1.1 Systems

Such knowledge is too wonderful for me; it is high, I cannot attain it.” — Psalm 139:6

To describe nature is tantamount to impossible. The world is too vast to take in all at once, so we focus on a portion of it—a system. It might be a single falling apple, a set of species in a forest, or a group of stars orbiting one another. Within that window, we pick a limited collection characteristic shared by all the members of the system, to evaluate how they interact, and how will the system evolve. Where will the apple fall? Which species will grow the most in the forest?

With a piece of the whole and measurable characteristics serving as parameters, we can then pick one to serve as our independent parameter, meaning that we are describing the other parameters in relation to it, making it the foundation of the model we create to describe the system. The most common independent parameter is time, because it keeps marching, in a uniform way independently of all other parameters in almost all situations, besides very few specific cases.

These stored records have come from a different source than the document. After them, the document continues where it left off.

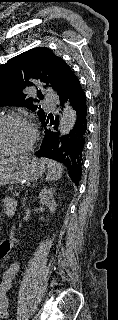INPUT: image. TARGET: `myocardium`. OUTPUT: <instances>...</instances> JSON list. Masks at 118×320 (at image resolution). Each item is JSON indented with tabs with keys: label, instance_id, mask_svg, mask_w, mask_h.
Returning <instances> with one entry per match:
<instances>
[{
	"label": "myocardium",
	"instance_id": "f54148a6",
	"mask_svg": "<svg viewBox=\"0 0 118 320\" xmlns=\"http://www.w3.org/2000/svg\"><path fill=\"white\" fill-rule=\"evenodd\" d=\"M9 120H19L28 124L32 131V139L26 147L21 149H15V150L7 149L6 147L0 144V153L4 155H22L32 151L38 140V130L34 122L31 119H29L27 116H24L19 113H9L5 115H0V124L2 122L9 121Z\"/></svg>",
	"mask_w": 118,
	"mask_h": 320
}]
</instances>
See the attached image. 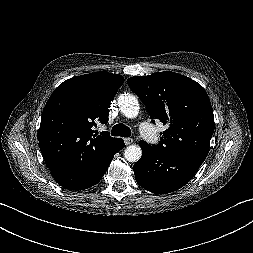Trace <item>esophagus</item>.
Here are the masks:
<instances>
[{"label": "esophagus", "instance_id": "esophagus-1", "mask_svg": "<svg viewBox=\"0 0 253 253\" xmlns=\"http://www.w3.org/2000/svg\"><path fill=\"white\" fill-rule=\"evenodd\" d=\"M124 143H125V145H130L133 143V139L132 138H124Z\"/></svg>", "mask_w": 253, "mask_h": 253}]
</instances>
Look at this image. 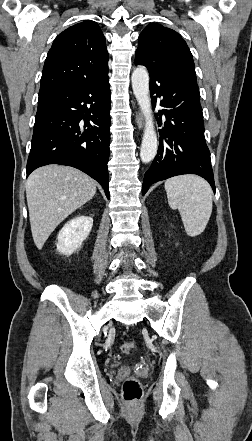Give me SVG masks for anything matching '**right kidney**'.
Wrapping results in <instances>:
<instances>
[{
    "instance_id": "obj_1",
    "label": "right kidney",
    "mask_w": 252,
    "mask_h": 441,
    "mask_svg": "<svg viewBox=\"0 0 252 441\" xmlns=\"http://www.w3.org/2000/svg\"><path fill=\"white\" fill-rule=\"evenodd\" d=\"M93 219L77 216L68 221L57 236V250L64 255H71L79 249L90 234Z\"/></svg>"
}]
</instances>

In our forest example, time moves independently of the size of the forest, and the number of animals, but both size and number of animals can vary in relation to time, allowing us to create models to guess how many animals the forest will have after a period.  Furthermore, those parameters have to be measured through a proper ruler. If we keep track of time in seconds at the beginning, then all of a sudden shift to keeping track through multiples of the time it takes for a train to go from London to Paris, something outside the system we are modelling, therefore impossible to know with our collection of parameters, our model falls apart. The same goes to the number of animals. If we consider at first each animal a single unit, just to shift to multiples of the amount that a 4 year old toddler can count with his finger before he grows bored, our system also falls apart. Keeping a coherent way to keep track of how the parameters of the systems evolve is paramount to making a proper model. That is why keeping track through multiples of padronized units like meters and second is so important. Those units are called a base through which we will build our measurements upon.